[WIP][TASK] update devise guide

Nils Henning · Nils Henning · commit a60112ba5077 · 2020-09-07T17:45:29.000+02:00
diff --git a/docs/guides/5-authorization_authentication/devise.md b/docs/guides/5-authorization_authentication/devise.md
@@ -59,15 +59,15 @@ class ExampleController < ApplicationController
 end
 ```
 
-## Devise Login and Logout
+## Devise Login
 
 Using the default devise login views should work without a problem, but they will not be integrated inside a matestack app. Let's assume we have a profile matestack app called `Profile::App`. If we want to take advantage of matestacks transitions features (not reloading our app layout between page transitions) we can not use devise views, because we would need to redirect to them and therefore need to reload the whole page. Requiring us for example to implement our navigation twice. In our `Profile::App` and also in the our devise sign in view.
 
 Therefore we need to adjust a few things and create some pages. First we need a custom sign in page containing a form with email and password inputs.
 
-`app/matestack/profile/pages/sign_in.rb`
+`app/matestack/profile/pages/sessions/sign_in.rb`
 ```ruby 
-class Profile::Pages::SignIn < Matestack::Ui::Page
+class Profile::Pages::Sessions::SignIn < Matestack::Ui::Page
 
   def response
     heading text: 'Login'
@@ -78,21 +78,88 @@ class Profile::Pages::SignIn < Matestack::Ui::Page
         button text: 'Login'
       end
     end
+    toggl show_on: 'login_failure' do
+      'Your email or password is not valid.'
+    end
   end
 
   private
 
   def form_config
     for: :user,
     method: :post,
-    path: user_session_path
+    path: user_session_path,
+    success: {
+      transition: {
+        follow_response: true
+      }
+    },
+    failure: {
+      emit: 'login_failure'
+    }
+  end
+
+end
+```
+
+This page displays a form with a email and password input. The default required parameters for a devise login. It also contains a `toggle` component which gets shown when the event `login_failure` is emitted. This event gets emitted in case our form submit was unsuccessful as we specified it in our `form_config` hash. If the form is successful our app will make a transition to the page the server would redirect to.
+
+In order to render our sign in page when someone tries to access a route which needs authentication or someone visits the sign in page we must override devise session controller in order to render this page.
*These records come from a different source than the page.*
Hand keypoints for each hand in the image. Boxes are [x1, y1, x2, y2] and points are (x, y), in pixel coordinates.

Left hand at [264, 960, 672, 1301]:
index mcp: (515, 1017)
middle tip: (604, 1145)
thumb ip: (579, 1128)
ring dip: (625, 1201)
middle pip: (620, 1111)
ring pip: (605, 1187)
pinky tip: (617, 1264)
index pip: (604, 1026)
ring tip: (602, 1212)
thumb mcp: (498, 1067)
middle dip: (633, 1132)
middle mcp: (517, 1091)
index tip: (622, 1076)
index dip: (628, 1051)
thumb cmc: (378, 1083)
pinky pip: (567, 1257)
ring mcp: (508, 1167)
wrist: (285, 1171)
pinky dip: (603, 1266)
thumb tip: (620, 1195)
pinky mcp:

We do this by configuring our routes to use a custom controller.
+
+`app/config/routes.rb`
+```ruby
+Rails.application.routes.draw do
+
+  devise_for :users, controllers: {
+    sessions: 'users/sessions'
+  }
+
+end
+```
+
+Override the `new` action in order to render our sign in page.
+
+`app/controllers/users/sessions_controller.rb`
+```ruby
+class Users::SessionController < Devise::SessionController
+  # include your component registry in order to use custom components
+  include Components::Registry
+
+  matestack_app Profile::App # specify the corresponding app to wrap pages in
+
+  # override in order to render a page
+  def new
+    render Profile::Pages::Sessions::SignIn
   end
 
 end
 ```
 
+Finally we need to override the create method in order to fully leverage matestacks potential. Matestack expects to retrieve a json response with a html error code if the sign in has failed due to matestacks form error handling. To achieve this we need to override the `create` method as you can see below:
+
+```ruby
+def create
+  self.resource = warden.authenticate(auth_options)
+  return render json: {}, status: 401 unless resource
+  sign_in(resource_name, resource)
+  respond_with resource, location: after_sign_in_path_for(resource)
+end
 ```
 
+We stayed as close to devise implementation as possible. The important part is line 3 where we return a json response with error code 401 if warden couldn't authenticate the resource.
+
+**Wrap Up**
+That's it. Now you have a working fully integrated login with devise and matestack. All we needed to do was to create a sign in page, update our routes to use a custom session controller and override two methods in this controller. 
+
+## Devise logout
+
+----
+TODO devise logout, registration etc.
+----
+
+
+
+
 ## Example
 
 This is just your average Rails user controller. The `before_action` gets called on initial pageload and on every subsequent AJAX request the client sends.